Traditionally, theory was taught in school and university, and experience was gained in life outside those walls. But in the world of complex dynamic systems such as a business, society, or ecosystem, everyday experience fails because the time horizon and scope of the systems is so vast-we never experience the majority of the effects of our decisions. And without relevant experience, theory is uninteresting to students.

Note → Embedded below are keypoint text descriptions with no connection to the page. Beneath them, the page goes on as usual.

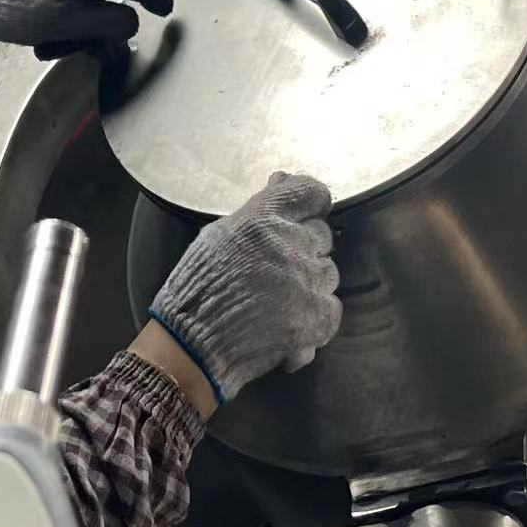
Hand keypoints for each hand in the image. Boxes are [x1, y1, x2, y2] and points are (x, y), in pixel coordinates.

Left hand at [0, 0, 172, 56]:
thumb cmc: (13, 9)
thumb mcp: (62, 24)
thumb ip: (103, 23)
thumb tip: (132, 22)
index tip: (167, 10)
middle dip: (97, 29)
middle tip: (84, 53)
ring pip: (82, 3)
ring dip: (74, 31)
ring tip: (47, 50)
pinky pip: (63, 0)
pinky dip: (60, 22)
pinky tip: (38, 40)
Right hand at [147, 173, 342, 403]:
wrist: (193, 346)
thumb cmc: (198, 287)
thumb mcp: (219, 234)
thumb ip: (257, 209)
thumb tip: (281, 179)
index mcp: (264, 219)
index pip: (311, 192)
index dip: (311, 203)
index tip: (305, 214)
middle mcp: (291, 244)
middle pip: (322, 234)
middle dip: (304, 247)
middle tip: (277, 266)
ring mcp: (306, 282)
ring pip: (328, 271)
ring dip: (309, 282)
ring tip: (279, 299)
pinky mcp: (316, 318)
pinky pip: (332, 306)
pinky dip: (315, 315)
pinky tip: (289, 321)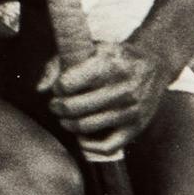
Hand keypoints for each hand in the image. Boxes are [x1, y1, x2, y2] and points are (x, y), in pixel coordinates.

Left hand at [38, 39, 168, 157]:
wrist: (154, 65)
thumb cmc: (113, 57)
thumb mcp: (88, 48)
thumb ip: (58, 64)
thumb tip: (40, 89)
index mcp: (108, 65)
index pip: (67, 83)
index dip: (57, 87)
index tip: (59, 86)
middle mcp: (122, 89)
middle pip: (73, 107)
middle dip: (57, 107)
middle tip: (56, 104)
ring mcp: (131, 110)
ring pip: (86, 126)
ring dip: (68, 124)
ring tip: (66, 117)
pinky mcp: (137, 127)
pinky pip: (108, 146)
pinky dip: (89, 145)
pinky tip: (82, 136)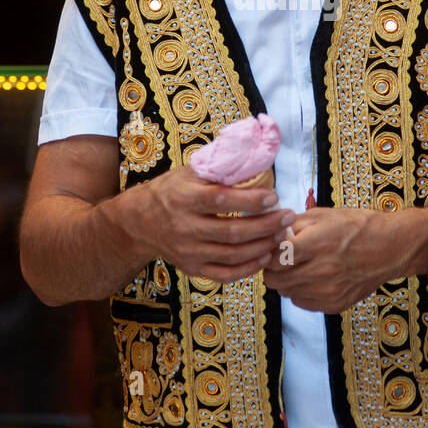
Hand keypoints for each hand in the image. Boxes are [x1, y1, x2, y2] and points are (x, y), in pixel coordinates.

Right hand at [133, 166, 295, 283]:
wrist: (140, 221)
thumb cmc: (172, 191)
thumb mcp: (190, 172)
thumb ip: (219, 166)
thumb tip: (254, 152)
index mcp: (184, 197)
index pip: (221, 200)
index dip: (250, 200)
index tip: (273, 197)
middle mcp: (185, 227)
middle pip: (232, 231)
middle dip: (265, 225)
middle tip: (287, 216)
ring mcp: (188, 251)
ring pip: (232, 255)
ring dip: (262, 246)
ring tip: (281, 235)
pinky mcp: (192, 268)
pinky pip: (224, 274)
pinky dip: (247, 268)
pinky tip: (264, 256)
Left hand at [260, 206, 415, 312]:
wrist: (391, 248)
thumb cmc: (358, 227)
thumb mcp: (323, 215)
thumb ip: (292, 225)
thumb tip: (268, 232)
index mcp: (318, 244)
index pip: (274, 258)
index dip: (268, 252)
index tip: (272, 246)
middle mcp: (322, 271)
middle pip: (275, 279)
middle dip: (272, 267)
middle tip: (282, 257)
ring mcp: (328, 291)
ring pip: (285, 292)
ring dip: (286, 280)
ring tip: (301, 265)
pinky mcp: (334, 305)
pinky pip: (301, 302)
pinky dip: (300, 291)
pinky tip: (313, 277)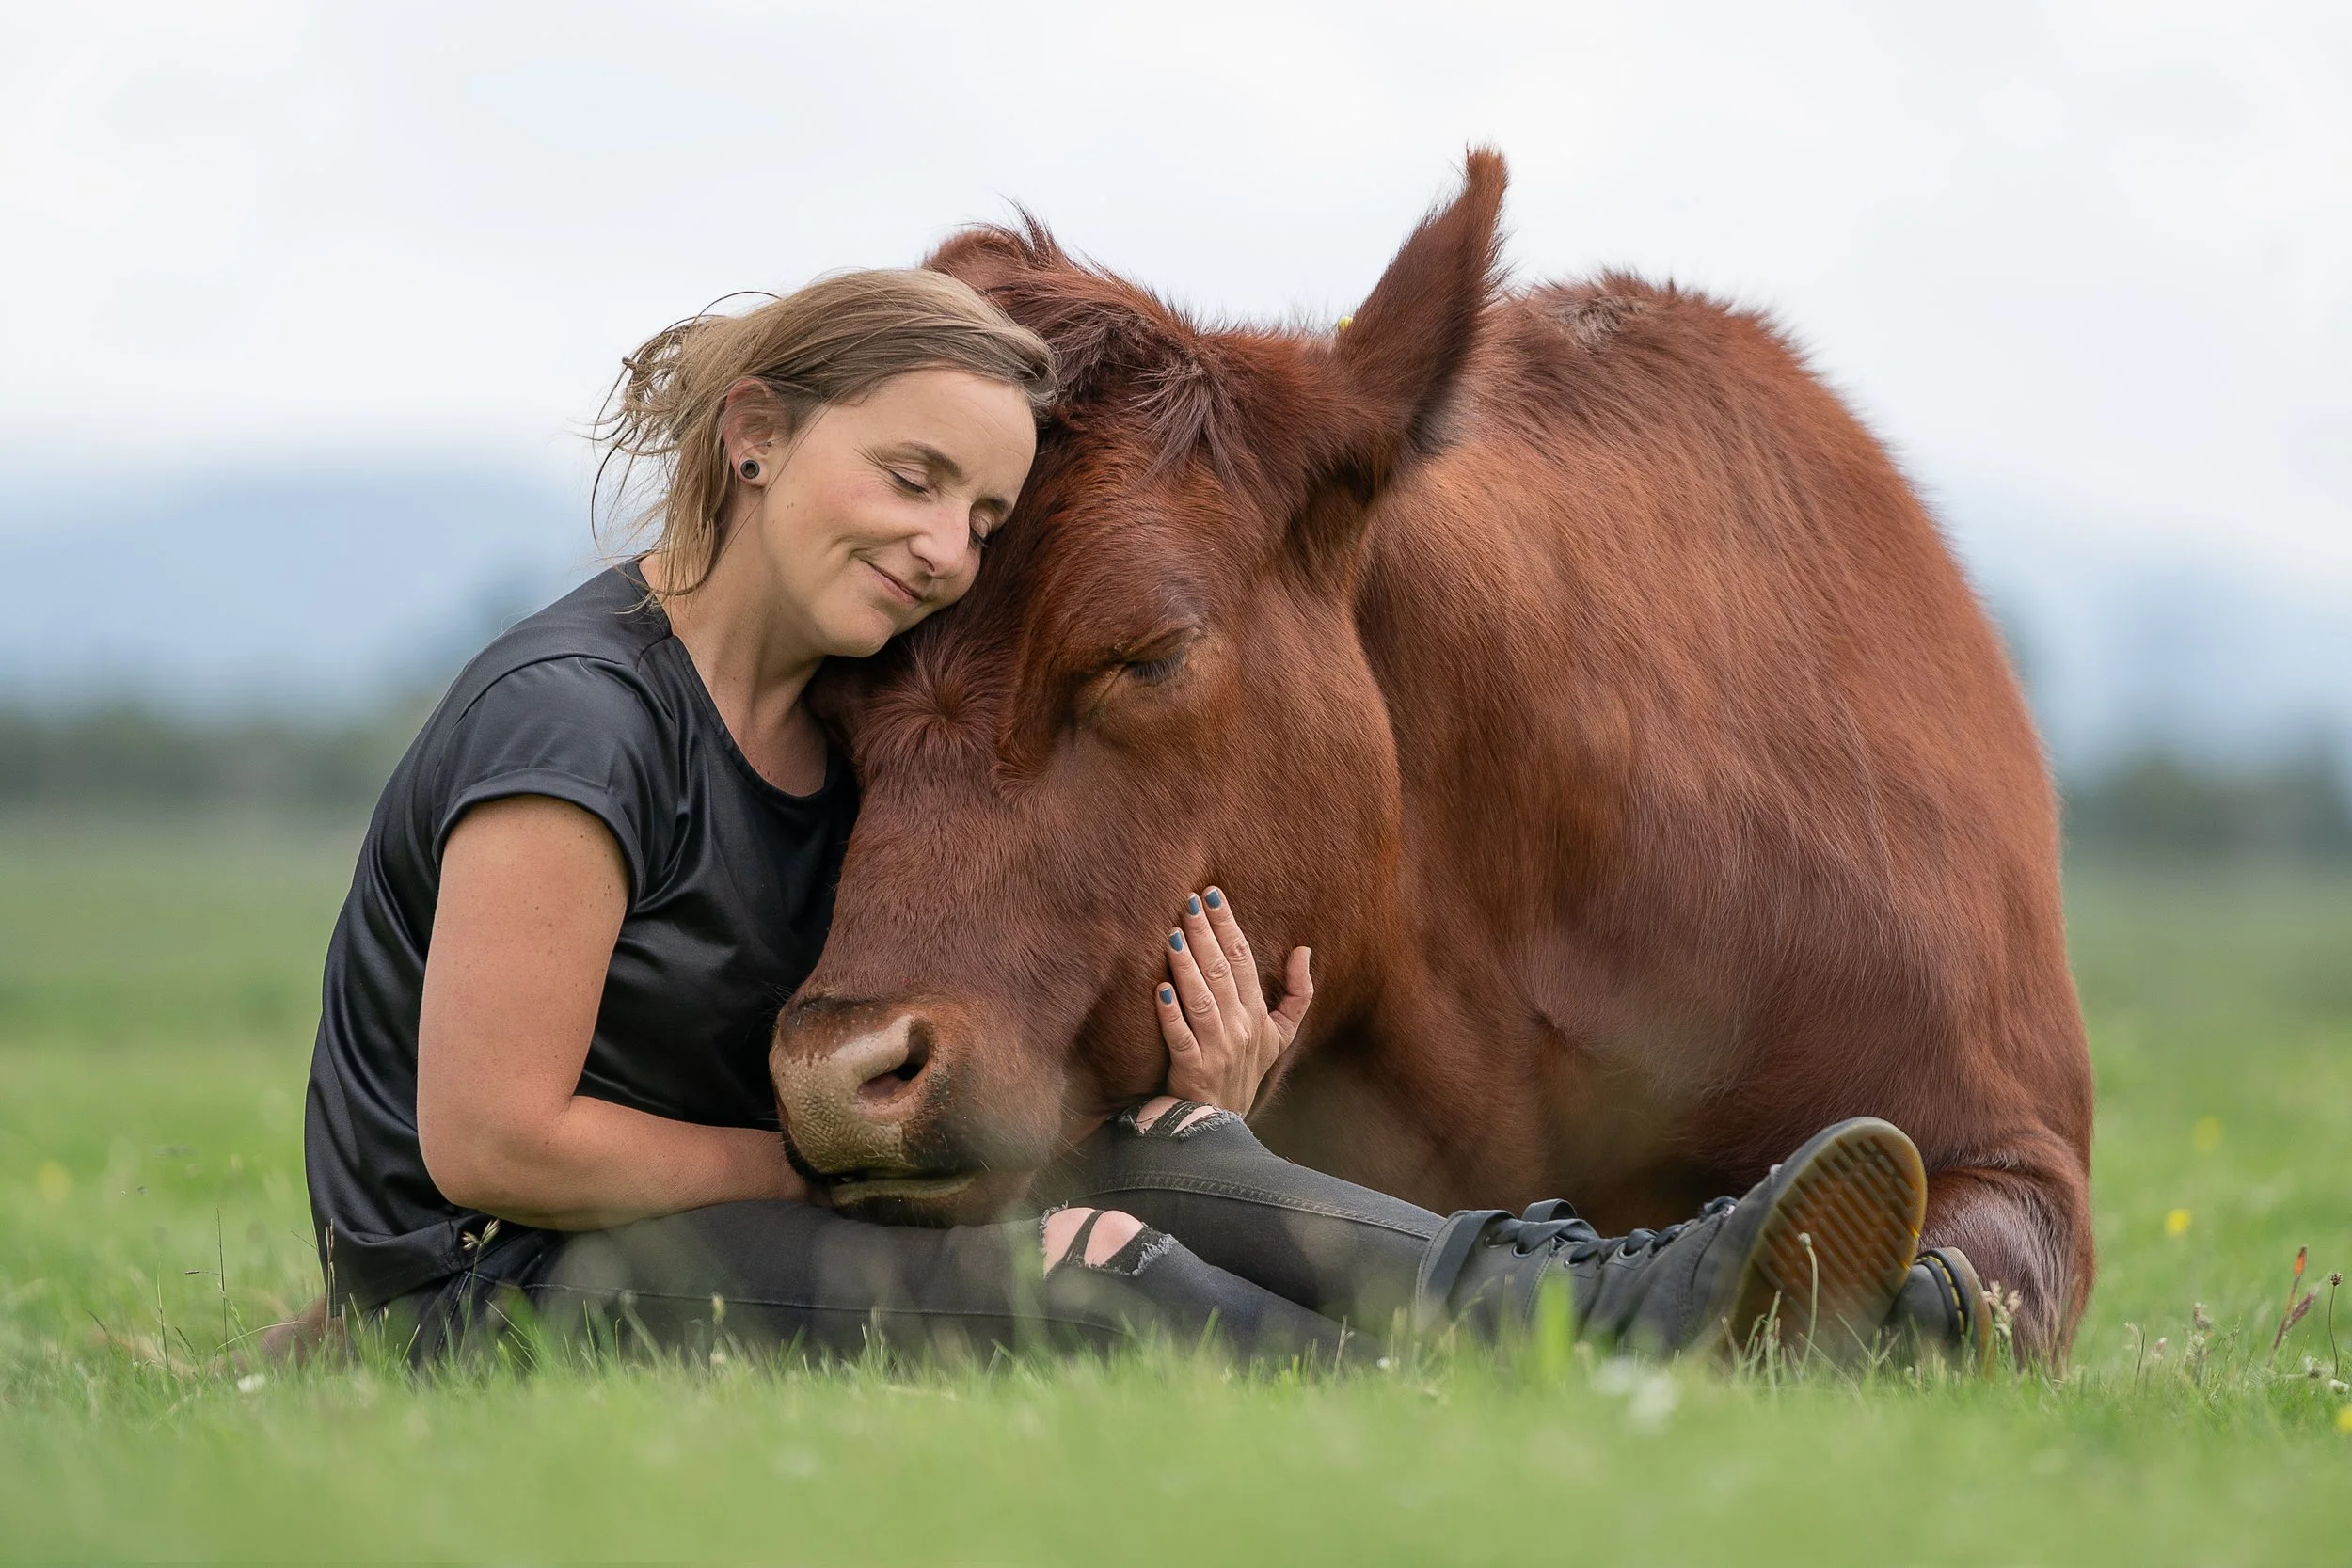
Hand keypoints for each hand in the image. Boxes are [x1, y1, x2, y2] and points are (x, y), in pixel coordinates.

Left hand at [1154, 887, 1312, 1115]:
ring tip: (1173, 936)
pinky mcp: (1192, 1071)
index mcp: (1258, 1015)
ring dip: (1187, 967)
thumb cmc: (1245, 1070)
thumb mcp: (1281, 1035)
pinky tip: (1159, 990)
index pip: (1244, 960)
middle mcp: (1240, 1029)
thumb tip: (1304, 950)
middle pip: (1222, 973)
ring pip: (1202, 1001)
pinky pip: (1180, 1038)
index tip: (1212, 894)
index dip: (1228, 925)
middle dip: (1205, 935)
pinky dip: (1171, 1014)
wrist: (1220, 1121)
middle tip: (1188, 901)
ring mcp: (1217, 1050)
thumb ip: (1298, 994)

The old ways of learning fail. When experiments in the real world are impossible, simulation becomes the main way we can learn effectively about the dynamics of complex systems. For this reason I'm pleased to introduce Juan Martin Garcia's book 'Theory and Practical Exercises of System Dynamics'. Juan combines theory and practice, experience and opportunities for reflection, so that newcomers to the field can learn for themselves how complex dynamic systems work. The examples span a range of important economic and social issues, from the aging of the population in developed economies to the course of contagious diseases to the accumulation of pollutants in the environment; everyone will find some examples here of direct personal interest.
The modeling exercises guide the learner through the process of building a working simulation; students will not only learn about the issues addressed, and in the use of state of the art simulation software, but will develop skill in the modeling process.
Juan has written a delightful first introduction to the field of system dynamics and complexity, and provides a much-needed addition to the literature available.